A bookend to this is another classic exotic, a 1965 Maserati 3500 GT, the penultimate year for the coupe, which debuted in 1955. “This hand-built car is a seldom-seen late-production specimen, with items such as operable side windows,” Drew explains. He adds that it’s finished in the correct factory shade of blue, was recently professionally refinished, color-sanded and buffed following a comprehensive exterior disassembly.

Another set of collector book-ends: the 1970 Plymouth Hemi ‘Cuda Convertible and, from the same year, a Dodge Hemi Challenger R/T Convertible. “This is easily the best Mopar year we’ve ever had, and these two cars are among a list of extraordinary specimens we’ll be offering,” Drew says.

The ‘Cuda is one of 14 examples of a 1970 Hemi ‘Cuda Convertible built and one of nine that left the factory with an automatic transmission. Finished in correct and authentic W1 white-over-red interior, the car is classic Mopar muscle with a 425-horsepower 426-cubic-inch Hemi V-8 and Hemi-specific Torque-Flite 727 three-speed automatic transmission. The numbers-matching car has just 19,000 miles from new and features power steering, power front disc brakes, power windows and the Rallye gauge package.

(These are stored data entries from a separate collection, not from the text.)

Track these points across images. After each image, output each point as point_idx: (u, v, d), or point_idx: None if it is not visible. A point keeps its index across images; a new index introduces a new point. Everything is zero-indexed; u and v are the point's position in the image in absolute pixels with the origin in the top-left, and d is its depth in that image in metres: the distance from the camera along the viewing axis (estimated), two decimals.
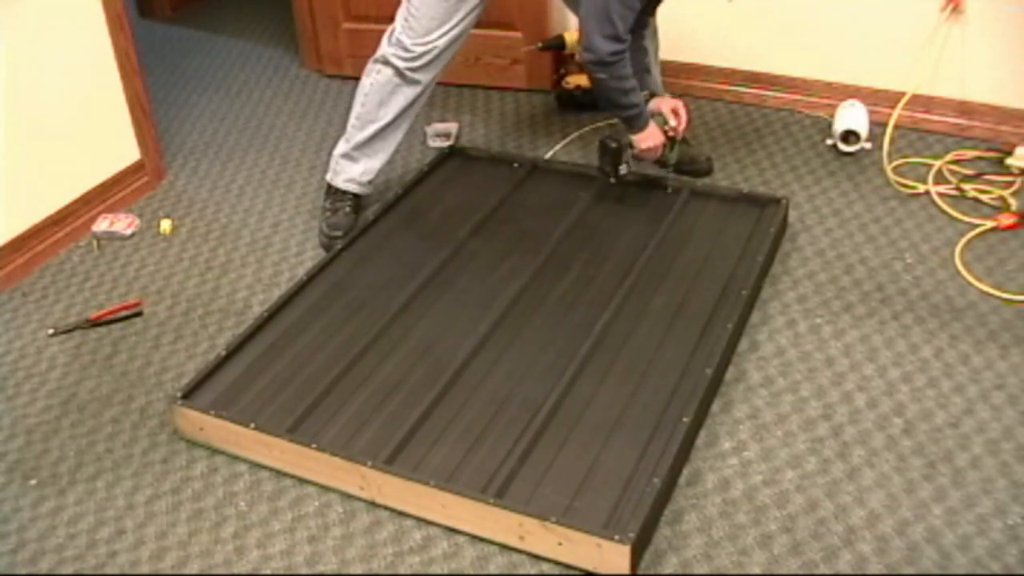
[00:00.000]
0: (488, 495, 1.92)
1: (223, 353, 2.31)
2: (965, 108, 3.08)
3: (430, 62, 2.68)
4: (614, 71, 2.56)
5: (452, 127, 3.34)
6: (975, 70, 3.04)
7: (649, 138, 2.73)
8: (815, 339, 2.37)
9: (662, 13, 3.39)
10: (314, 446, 2.05)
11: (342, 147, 2.79)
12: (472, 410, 2.16)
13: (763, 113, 3.34)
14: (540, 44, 3.39)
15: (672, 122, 2.80)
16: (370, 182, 2.82)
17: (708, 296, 2.44)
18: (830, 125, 3.14)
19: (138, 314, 2.60)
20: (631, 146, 2.75)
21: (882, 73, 3.16)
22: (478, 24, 3.50)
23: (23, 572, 1.95)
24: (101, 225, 2.96)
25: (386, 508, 2.01)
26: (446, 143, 3.24)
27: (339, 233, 2.74)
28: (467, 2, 2.65)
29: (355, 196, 2.82)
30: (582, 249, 2.65)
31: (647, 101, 2.80)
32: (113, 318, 2.59)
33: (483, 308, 2.45)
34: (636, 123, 2.71)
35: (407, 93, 2.71)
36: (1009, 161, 2.90)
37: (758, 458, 2.07)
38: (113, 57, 2.99)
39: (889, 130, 2.96)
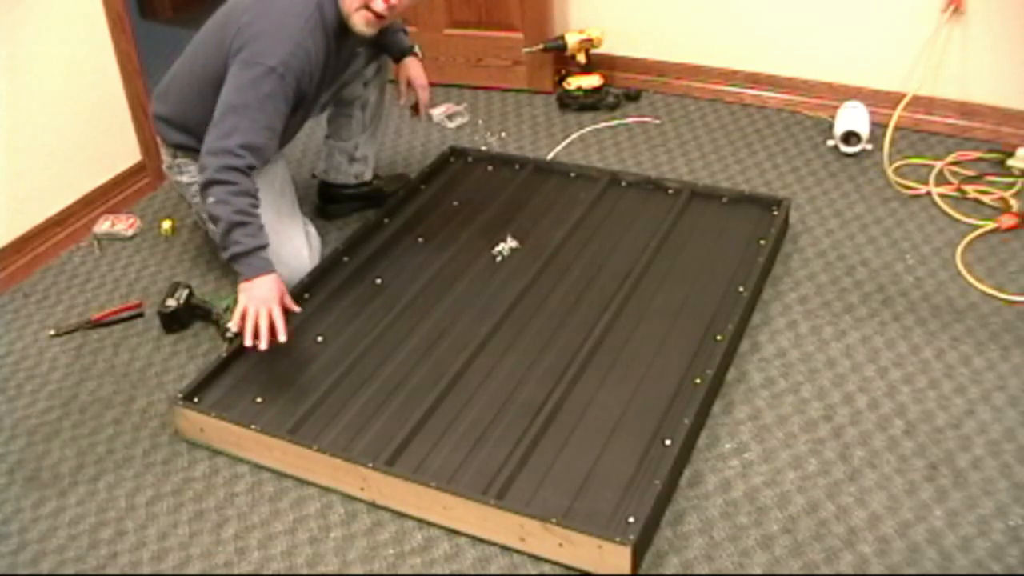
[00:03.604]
0: (489, 496, 1.92)
1: (224, 354, 2.31)
2: (966, 109, 3.08)
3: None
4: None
5: (458, 108, 3.44)
6: (976, 71, 3.04)
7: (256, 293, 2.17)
8: (816, 340, 2.37)
9: (662, 13, 3.41)
10: (315, 447, 2.05)
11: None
12: (473, 411, 2.16)
13: (764, 114, 3.34)
14: (541, 45, 3.40)
15: (402, 100, 2.80)
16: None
17: (709, 297, 2.44)
18: (831, 126, 3.14)
19: (139, 315, 2.60)
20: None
21: (883, 74, 3.15)
22: (480, 25, 3.53)
23: (24, 573, 1.95)
24: (102, 226, 2.96)
25: (387, 509, 2.01)
26: (461, 121, 3.39)
27: None
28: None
29: None
30: (583, 250, 2.65)
31: (399, 57, 2.74)
32: (114, 319, 2.59)
33: (484, 309, 2.45)
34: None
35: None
36: (1010, 162, 2.89)
37: (759, 459, 2.07)
38: (114, 58, 2.99)
39: (890, 131, 2.96)
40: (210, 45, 2.41)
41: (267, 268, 2.20)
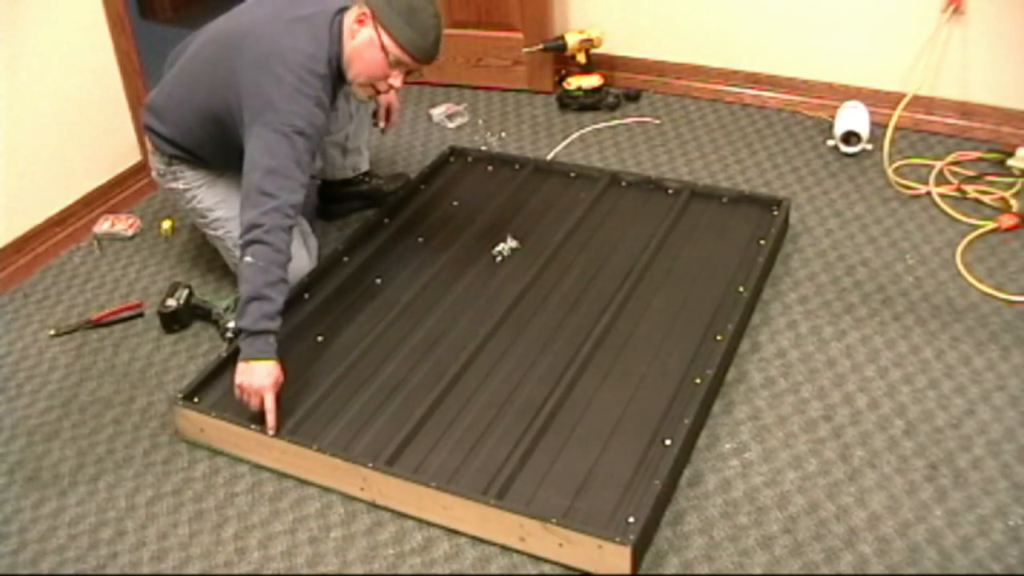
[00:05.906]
0: (489, 496, 1.92)
1: (224, 354, 2.31)
2: (966, 109, 3.08)
3: None
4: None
5: (459, 108, 3.45)
6: (976, 71, 3.04)
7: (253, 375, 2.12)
8: (816, 340, 2.37)
9: (662, 13, 3.41)
10: (315, 447, 2.05)
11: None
12: (473, 411, 2.16)
13: (764, 114, 3.34)
14: (541, 45, 3.40)
15: (382, 123, 2.74)
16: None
17: (709, 297, 2.44)
18: (831, 126, 3.14)
19: (139, 315, 2.60)
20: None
21: (883, 74, 3.15)
22: (480, 25, 3.53)
23: (24, 573, 1.95)
24: (102, 226, 2.96)
25: (387, 509, 2.01)
26: (461, 121, 3.39)
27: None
28: None
29: None
30: (583, 250, 2.65)
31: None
32: (114, 319, 2.59)
33: (484, 309, 2.45)
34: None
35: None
36: (1010, 162, 2.89)
37: (759, 459, 2.07)
38: (114, 58, 2.99)
39: (890, 131, 2.96)
40: (214, 80, 2.35)
41: (268, 353, 2.13)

Says Drew: “This Mopar masterpiece received a top-flight nut-and-bolt rotisserie restoration just over two years ago — far beyond original production standards — and comes with documentation that covers its entire history.”

Rarer still is the equally svelte Challenger Hemi convertible. These were available for only one year — the apogee of the Muscle Car era. Only 12 were built in the world, and this is one of nine built for the U.S. market. Only five had the specific Hemi four-speed mated to the legendary 426/425 horsepower Hemi. This one, Plum Crazy over Black, is the only one equipped with the Super Trac Pak Dana rear end with Sure Grip and 4.10 gears.

The car was restored in the early 1990s by Milt Robson and carries the R/T-standard Rallye instrument cluster, electric clock, wood-grain-trimmed door panels, dash and console, and the iconic Hurst Pistol-Grip shifter. “It’s documented by none other than Galen Govier and listed in the Chrysler Registry and is one of hairiest rag tops ever to come from Detroit — or anywhere else,” Drew says.

Finally, the 1965 Shelby CSX1001 was completed as a semi-competition Cobra for Carroll Shelby by Shelby American with the new all-aluminum Shelby 427 engine based on the original FE Engine design. “The original owner of CSX1001 was Carroll Shelby himself, and it was titled to him as a 1965 Shelby AC Cobra,” says Drew, adding that the original title showing Carroll Shelby as the first owner of CSX1000 goes to the new owner.

Russo and Steele Scottsdale 2011: Great cars, great company, and a high-performance comeback people will be talking about for many years.

“Holy cow, these guys took a huge hit last year, and look at how they responded,” Drew says. “That’s the statement we’re looking to make. And we’ve already heard great things from our clients — the excitement they’re feeling about the changes we’re making.

“Just like Rocky Balboa: We were hit but we’re still standing — and swinging harder than ever!”